POST-EXPOSURE PROPHYLAXIS - updated January 2023

What is PEP?

Post-exposure prophylaxis (PEP) non-professional is equivalent to the morning-after pill but not for the fear of getting pregnant but rather for the fear of becoming HIV positive following a risky sexual encounter for HIV.

Any anal or vaginal intercourse without a condom regardless of the duration of unprotected penetration (a few seconds or a few quarters of an hour) is considered high and medium risk. PEP should be offered in these circumstances.

Receptive fellatio with ejaculation is considered low risk and PEP can be considered on a case-by-case basis.

All other forms of oral sex (cunnilingus, anilingus, and insertive fellatio) are considered negligible and PEP is not recommended.

PEP should be started within the first 72 hours after the risky encounter, ideally within the first 12 hours. The sooner PEP is started, the better the outcome. It is not recommended to start PEP if 72 hours have passed.

Any man having sex with men (MSM) or transgender woman having had a risky sexual encounter with another MSM.

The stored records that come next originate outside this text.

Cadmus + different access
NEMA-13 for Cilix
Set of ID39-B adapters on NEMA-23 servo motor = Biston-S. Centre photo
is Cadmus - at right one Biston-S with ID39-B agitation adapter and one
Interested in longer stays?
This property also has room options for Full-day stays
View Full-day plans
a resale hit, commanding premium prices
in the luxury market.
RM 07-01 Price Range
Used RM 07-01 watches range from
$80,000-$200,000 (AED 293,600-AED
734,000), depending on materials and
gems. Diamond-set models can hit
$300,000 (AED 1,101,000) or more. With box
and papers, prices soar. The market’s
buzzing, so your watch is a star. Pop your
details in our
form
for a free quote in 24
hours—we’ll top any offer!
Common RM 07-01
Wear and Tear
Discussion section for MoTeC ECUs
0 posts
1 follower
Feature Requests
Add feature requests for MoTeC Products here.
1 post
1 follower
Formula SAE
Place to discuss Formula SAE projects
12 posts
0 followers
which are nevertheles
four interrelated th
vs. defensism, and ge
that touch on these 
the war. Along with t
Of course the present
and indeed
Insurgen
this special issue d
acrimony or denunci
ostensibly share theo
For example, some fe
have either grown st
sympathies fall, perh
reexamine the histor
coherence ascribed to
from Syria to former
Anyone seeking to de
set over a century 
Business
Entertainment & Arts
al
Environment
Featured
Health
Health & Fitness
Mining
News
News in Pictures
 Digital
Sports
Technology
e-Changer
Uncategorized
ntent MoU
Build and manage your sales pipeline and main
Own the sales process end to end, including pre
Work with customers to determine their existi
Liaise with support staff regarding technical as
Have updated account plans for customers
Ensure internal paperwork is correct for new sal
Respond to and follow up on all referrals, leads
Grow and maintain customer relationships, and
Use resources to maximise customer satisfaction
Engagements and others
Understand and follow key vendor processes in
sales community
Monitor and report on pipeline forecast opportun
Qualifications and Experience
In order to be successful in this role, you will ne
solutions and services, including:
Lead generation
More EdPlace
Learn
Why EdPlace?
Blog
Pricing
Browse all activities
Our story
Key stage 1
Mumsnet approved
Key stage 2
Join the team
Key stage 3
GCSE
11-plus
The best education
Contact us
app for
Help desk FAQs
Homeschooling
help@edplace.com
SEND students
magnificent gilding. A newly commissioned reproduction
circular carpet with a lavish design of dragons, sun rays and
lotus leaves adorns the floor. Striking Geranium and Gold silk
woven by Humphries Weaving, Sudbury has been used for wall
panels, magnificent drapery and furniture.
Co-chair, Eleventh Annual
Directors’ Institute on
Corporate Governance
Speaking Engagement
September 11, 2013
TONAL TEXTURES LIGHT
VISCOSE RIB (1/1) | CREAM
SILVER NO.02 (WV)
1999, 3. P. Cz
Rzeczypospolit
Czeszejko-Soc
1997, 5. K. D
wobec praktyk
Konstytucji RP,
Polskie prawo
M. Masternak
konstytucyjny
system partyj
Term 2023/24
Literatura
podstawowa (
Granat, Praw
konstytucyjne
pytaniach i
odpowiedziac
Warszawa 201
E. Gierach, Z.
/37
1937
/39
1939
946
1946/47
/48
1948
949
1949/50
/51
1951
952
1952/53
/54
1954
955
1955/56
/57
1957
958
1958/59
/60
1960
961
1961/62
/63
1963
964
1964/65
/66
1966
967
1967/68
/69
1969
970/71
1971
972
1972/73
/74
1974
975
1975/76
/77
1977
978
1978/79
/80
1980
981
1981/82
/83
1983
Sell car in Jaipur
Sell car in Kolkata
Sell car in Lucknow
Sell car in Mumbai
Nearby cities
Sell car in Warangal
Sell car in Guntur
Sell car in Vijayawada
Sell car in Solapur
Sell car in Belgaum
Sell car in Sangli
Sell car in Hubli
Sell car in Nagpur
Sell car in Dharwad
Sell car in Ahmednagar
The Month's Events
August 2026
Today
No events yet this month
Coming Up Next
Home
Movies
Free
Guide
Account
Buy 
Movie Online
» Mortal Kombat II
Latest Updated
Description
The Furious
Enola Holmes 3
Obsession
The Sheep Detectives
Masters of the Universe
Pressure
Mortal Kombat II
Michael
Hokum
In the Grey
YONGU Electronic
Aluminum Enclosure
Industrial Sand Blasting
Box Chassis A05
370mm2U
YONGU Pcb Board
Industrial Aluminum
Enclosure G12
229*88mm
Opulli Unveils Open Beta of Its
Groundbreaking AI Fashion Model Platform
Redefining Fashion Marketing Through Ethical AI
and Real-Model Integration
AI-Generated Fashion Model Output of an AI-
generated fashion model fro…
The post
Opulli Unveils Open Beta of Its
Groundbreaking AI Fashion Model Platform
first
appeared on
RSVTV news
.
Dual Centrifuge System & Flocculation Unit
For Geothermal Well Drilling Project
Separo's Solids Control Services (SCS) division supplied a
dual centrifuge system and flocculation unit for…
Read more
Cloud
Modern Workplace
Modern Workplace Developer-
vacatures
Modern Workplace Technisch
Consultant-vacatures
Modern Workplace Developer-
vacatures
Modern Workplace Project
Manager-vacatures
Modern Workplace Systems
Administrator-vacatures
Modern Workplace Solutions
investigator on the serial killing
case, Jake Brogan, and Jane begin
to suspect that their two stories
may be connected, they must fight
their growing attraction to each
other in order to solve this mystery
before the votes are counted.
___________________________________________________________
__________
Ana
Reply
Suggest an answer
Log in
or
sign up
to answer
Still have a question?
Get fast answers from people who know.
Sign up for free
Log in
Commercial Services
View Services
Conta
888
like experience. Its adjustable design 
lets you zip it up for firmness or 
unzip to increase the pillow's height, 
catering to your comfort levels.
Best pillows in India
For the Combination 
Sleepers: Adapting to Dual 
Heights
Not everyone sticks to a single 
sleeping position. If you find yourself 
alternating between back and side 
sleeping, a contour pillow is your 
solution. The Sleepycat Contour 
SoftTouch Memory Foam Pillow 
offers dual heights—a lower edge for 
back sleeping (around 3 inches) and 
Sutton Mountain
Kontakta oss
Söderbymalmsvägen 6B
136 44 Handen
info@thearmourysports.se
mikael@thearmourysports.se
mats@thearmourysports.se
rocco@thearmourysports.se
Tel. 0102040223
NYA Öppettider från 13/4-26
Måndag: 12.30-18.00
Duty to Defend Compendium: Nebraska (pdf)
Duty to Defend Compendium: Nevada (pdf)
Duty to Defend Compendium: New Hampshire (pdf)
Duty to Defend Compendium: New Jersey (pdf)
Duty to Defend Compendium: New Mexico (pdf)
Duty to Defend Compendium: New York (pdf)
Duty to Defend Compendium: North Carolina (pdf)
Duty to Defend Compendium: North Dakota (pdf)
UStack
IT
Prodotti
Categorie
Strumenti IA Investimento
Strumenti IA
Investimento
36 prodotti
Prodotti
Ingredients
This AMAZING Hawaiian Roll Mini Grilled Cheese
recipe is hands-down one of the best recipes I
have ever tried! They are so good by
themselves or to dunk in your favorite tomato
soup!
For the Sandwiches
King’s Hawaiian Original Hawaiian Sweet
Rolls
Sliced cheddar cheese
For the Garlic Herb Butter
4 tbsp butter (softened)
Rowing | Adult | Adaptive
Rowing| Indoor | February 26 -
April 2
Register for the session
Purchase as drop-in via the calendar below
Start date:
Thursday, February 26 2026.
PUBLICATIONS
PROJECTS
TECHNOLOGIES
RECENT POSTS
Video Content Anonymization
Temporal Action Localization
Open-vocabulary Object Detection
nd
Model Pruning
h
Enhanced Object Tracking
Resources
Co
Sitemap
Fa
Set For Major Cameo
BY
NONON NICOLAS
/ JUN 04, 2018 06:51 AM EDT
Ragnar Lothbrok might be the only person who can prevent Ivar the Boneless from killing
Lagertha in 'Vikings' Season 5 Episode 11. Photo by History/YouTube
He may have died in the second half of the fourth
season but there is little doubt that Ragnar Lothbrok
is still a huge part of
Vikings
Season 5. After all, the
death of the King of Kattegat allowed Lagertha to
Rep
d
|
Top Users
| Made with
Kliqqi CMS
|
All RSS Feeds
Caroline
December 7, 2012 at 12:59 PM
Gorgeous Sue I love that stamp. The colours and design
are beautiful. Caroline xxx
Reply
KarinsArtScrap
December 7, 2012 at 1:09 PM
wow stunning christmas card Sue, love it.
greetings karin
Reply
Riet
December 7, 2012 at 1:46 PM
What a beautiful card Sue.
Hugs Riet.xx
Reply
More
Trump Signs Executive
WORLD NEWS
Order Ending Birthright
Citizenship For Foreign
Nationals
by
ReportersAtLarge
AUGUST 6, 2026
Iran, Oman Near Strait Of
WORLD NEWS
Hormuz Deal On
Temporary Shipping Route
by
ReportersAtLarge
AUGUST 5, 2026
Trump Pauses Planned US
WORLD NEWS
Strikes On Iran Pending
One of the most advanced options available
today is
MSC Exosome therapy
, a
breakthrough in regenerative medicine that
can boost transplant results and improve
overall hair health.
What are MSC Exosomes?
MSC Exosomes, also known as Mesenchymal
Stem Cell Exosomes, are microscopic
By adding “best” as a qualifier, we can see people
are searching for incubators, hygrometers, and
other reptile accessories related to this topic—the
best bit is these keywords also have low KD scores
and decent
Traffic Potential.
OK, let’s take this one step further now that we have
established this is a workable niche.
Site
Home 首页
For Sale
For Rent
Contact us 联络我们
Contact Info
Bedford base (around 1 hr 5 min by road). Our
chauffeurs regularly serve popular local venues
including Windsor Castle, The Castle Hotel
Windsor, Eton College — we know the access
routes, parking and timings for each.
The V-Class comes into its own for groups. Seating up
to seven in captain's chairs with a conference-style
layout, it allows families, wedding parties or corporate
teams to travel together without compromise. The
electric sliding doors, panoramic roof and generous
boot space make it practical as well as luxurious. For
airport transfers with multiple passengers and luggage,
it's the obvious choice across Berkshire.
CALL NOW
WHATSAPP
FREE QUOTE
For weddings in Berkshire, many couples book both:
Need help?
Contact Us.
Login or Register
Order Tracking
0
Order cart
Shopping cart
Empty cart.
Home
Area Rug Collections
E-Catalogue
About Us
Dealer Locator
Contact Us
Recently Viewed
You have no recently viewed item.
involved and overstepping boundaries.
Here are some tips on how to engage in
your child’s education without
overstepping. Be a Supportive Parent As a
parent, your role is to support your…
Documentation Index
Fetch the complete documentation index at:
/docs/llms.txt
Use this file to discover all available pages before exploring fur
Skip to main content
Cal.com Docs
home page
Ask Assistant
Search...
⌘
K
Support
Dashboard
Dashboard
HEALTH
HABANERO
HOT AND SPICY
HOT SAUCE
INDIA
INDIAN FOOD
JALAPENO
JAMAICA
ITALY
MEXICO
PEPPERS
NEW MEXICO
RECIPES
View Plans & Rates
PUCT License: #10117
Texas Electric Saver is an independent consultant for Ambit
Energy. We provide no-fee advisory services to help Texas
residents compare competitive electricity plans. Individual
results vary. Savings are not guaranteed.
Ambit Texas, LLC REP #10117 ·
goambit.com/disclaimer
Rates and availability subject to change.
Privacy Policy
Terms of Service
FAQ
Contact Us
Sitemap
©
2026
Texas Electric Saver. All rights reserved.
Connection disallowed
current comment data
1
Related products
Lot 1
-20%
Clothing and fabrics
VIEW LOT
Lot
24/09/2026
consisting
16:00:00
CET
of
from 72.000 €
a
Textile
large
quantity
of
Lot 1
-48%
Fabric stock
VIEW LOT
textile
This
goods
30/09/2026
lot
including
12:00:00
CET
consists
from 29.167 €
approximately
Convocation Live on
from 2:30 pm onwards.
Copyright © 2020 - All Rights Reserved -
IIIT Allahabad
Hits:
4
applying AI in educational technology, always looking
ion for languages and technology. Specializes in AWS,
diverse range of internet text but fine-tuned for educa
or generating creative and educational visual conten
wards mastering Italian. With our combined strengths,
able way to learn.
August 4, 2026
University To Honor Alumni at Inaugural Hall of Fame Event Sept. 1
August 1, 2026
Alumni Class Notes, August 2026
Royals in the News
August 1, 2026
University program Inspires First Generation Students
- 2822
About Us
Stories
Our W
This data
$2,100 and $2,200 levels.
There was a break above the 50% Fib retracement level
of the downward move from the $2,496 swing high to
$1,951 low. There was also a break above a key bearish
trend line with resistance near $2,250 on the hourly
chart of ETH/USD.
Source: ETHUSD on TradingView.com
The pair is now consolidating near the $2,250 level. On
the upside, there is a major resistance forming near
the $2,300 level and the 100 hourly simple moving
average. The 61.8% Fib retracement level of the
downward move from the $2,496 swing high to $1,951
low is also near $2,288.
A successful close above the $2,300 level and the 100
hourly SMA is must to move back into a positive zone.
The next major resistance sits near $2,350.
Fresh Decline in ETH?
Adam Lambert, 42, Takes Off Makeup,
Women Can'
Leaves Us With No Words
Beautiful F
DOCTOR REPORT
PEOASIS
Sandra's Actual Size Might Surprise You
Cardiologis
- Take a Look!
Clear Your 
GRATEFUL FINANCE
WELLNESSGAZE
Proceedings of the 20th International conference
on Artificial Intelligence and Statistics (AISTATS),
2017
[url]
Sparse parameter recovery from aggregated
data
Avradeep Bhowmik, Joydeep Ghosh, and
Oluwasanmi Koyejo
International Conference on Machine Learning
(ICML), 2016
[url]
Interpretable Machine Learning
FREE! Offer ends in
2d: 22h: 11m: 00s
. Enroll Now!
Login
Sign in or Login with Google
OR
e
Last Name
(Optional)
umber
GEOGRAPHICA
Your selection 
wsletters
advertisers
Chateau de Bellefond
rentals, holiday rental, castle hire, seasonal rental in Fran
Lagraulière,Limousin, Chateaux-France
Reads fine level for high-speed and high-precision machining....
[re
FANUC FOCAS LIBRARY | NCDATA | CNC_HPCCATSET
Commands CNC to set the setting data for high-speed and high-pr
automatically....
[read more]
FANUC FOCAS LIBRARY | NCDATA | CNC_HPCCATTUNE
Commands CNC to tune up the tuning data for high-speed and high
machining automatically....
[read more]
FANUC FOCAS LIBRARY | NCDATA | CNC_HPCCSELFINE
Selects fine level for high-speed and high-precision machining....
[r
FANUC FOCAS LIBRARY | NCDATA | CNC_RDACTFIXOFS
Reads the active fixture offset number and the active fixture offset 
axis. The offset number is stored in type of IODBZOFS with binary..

Any heterosexual man or woman having had a risky sexual encounter with a person from these categories:

  • MSM
  • Any intravenous or intranasal drug user at risk or sharing their equipment or using contaminated equipment
  • Any person from an HIV endemic country without knowing their HIV status
  • Any known HIV positive person without effective antiretroviral treatment or not regularly taking their medication
  • Sex worker

The effectiveness of PEP depends on the time between the risky sexual contact and the start of treatment, adherence to treatment, and its use. The shorter the delay, the better the result. Exact data for non-professional PEP are not known. For professional PEP, effectiveness is estimated at 80%.

The duration of PEP remains 28 days regardless of the molecules used.

Option used which does not appear in the update of Canadian recommendations

Biktarvy (tenofovir alafenamide (TAF) 25mg + emtricitabine (FTC) 200mg + bictegravir (BIC) 50mg) once a day for 28 days.

Genvoya (tenofovir alafenamide (TAF) 10mg + emtricitabine (FTC) 200mg + elvitegravir (ELV) 150mg + cobicistat (COB) 150mg) once a day for 28 days.

Tenofovir disoproxil fumarate (TDF) 300mg + emtricitabine (FTC) 200mg once a day for 28 days and raltegravir 400mg twice a day for 28 days (raltegravir HD 600mg 2 co once a day should not be used)

NO LONGER RECOMMENDED: despite possible alternative (weak recommendation) in the update of Canadian guidelines

The combination lopinavir/ritonavir, regardless of dosage 800/200mg orally once a day or lopinavir/ritonavir 200/50mg 2 tablets (total lopinavir 400mg/ritonavir 100mg) orally twice a day is not recommended because of very significant gastrointestinal side effects resulting in early discontinuation of post-exposure prophylaxis by patients.

Short-term side effects may include nausea, vomiting, abdominal cramps, dizziness, headaches, insomnia, or fatigue. These symptoms usually start within the first two weeks of taking TDF/FTC + 3rd agent and last only one to two weeks. Often taking the medication with food will decrease gastrointestinal symptoms. Taking TDF/FTC at bedtime reduces fatigue symptoms. Taking the 3rd agent in the morning will reduce insomnia.

Long-term and serious side effects include proximal renal tubular acidosis (Fanconi syndrome) and bone demineralization (osteoporosis/osteopenia) are very unlikely since PEP is only taken for 28 days.

Anyone who has had PEP should have follow-up with screening for sexually transmitted and blood-borne infections (STBBIs) at the end of treatment, 3 months, 6 months, and 1 year after the end of PEP.

Condom use should be part of sexual habits throughout the duration of PEP treatment and until the results of the 3-month follow-up after the end of PEP. Taking PEP may delay HIV seroconversion. In case PEP treatment is ineffective in eliminating HIV infection, condom use should last up to 3 months after the end of PEP. It is extremely unlikely for a person to have a falsely negative HIV test result beyond 3 months after the end of treatment.